Hanoi John.........By Ann Coulter

Bonnie, I think something is wrong with your link. It didn't work for me, at least! Sounds like a good article.
 
hee hee

Kerry came under no enemy fire that day and that his injury, such as it was, resulted from the ricochet of a grenade fired by Kerry himself. (This rules out the Purple Heart but does qualify him for another "Boy, is my face red" citation, with clusters.) :mm: :rotflmao:

Among the eyewitnesses who say Kerry came under no enemy fire on Dec. 2, 1968, is John Kerry himself. According to Douglas Brinkley's book, "Tour of Duty," Kerry wrote in his diary nine days later, on Dec. 11, 1968: "We hadn't been shot at yet." His campaign is still trying to figure out how to claim that Kerry couldn't have known this because he wasn't even on his own swiftboat at the time.
 
rtwngAvngr said:
Bonnie, I think something is wrong with your link. It didn't work for me, at least! Sounds like a good article.

Try it again, let me know? It should work. :link: lol
 
Love the "Coulter Camp":

Another account has Rassman on the S.S. Minnow stubbornly insisting that Kerry's service in Vietnam consisted of just a three-hour tour ... a three-hour tour ...
:laugh:

Speaking of a three hour tour (or more precisely three months) did you know that Kerry actually spent only a 3-month tour in combat in Vietnam, NOT the 4-months that everybody claims? It appears that when Kerry arrived in Vietnam on November 17, 1968 he reported for duty and spent his first month training in Cam Ranh Bay. Cam Ranh, a French tourist town with a well-protected deep-water harbor and wide, beautiful beaches, was generally regarded as the safest place in Vietnam. It was where visiting Presidents would often stay.

Got that out of the book "Unfit for Command". (It is now for sale at Costco!) Just getting into the book and it is already totally condemning Kerry - fascinating!
 
ScreamingEagle said:
It appears that when Kerry arrived in Vietnam on November 17, 1968 he reported for duty and spent his first month training in Cam Ranh Bay. Cam Ranh, a French tourist town with a well-protected deep-water harbor and wide, beautiful beaches, was generally regarded as the safest place in Vietnam. It was where visiting Presidents would often stay.

I can vouch for the accuracy of that. When I arrived in RVN for my first tour, somehow my orders had gotten totally screwed up. It took the personnel types about five days to figure out where I was supposed to go.

Cam Ranh Bay was an in-country R & R site. That's where I learned to water ski while waiting for my orders. There was one huge motivator for not falling down while skiing - that place had the biggest damn jellyfish I've ever seen in my life!
 
Merlin1047 said:
I can vouch for the accuracy of that. When I arrived in RVN for my first tour, somehow my orders had gotten totally screwed up. It took the personnel types about five days to figure out where I was supposed to go.

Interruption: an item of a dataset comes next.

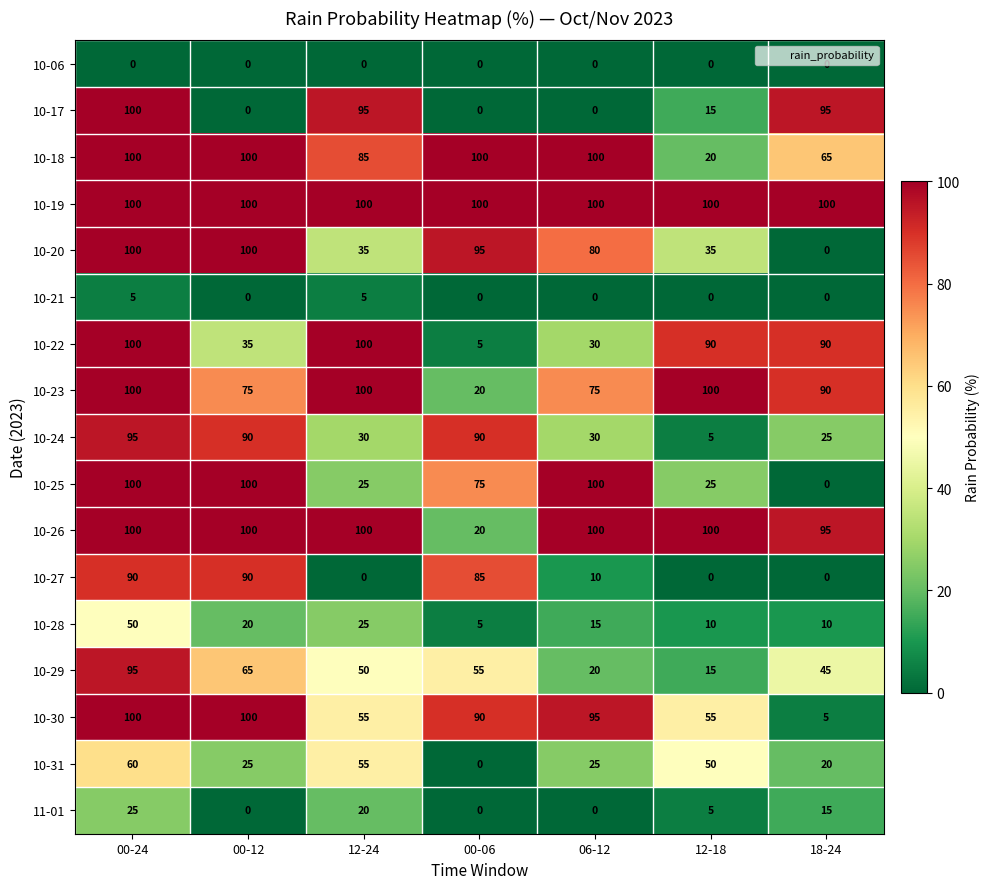

What is the sum of the 10-31 values at 12-18 and 00-06?

50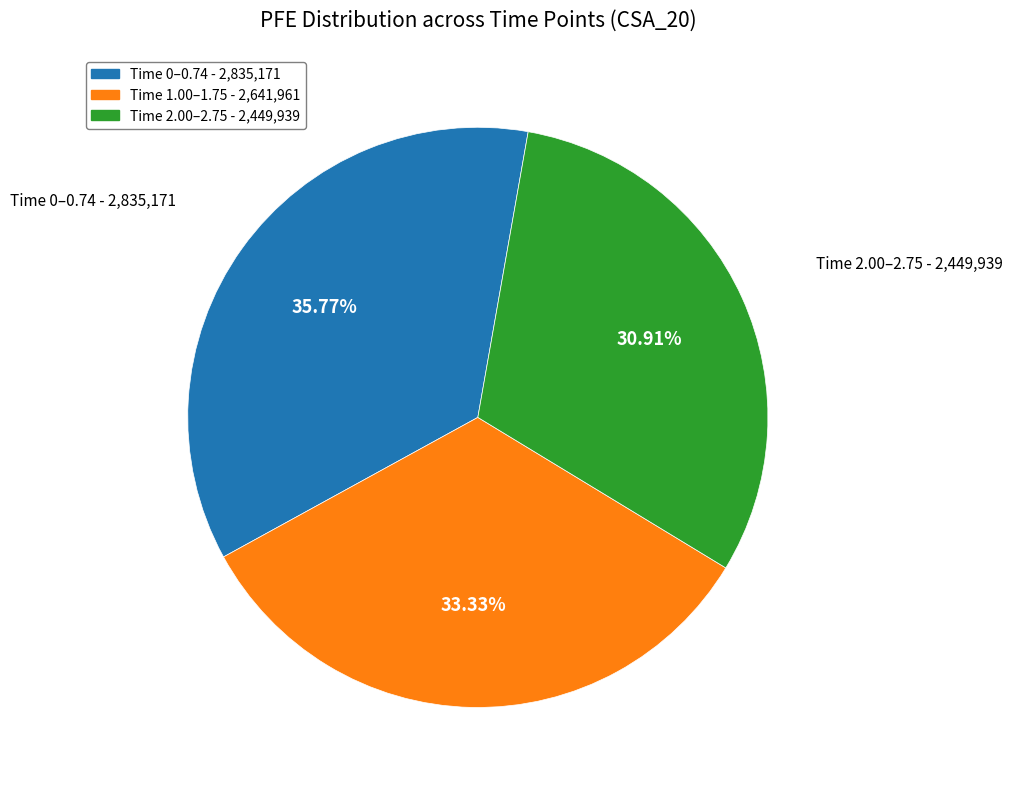

Is there any slice that represents more than half of the pie?

No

Cam Ranh Bay was an in-country R & R site. That's where I learned to water ski while waiting for my orders. There was one huge motivator for not falling down while skiing - that place had the biggest damn jellyfish I've ever seen in my life!

You betcha!!! Those darn jelly fish were nasty; did a job on me. I had a similar experience on my first tour. Must have went with the territory.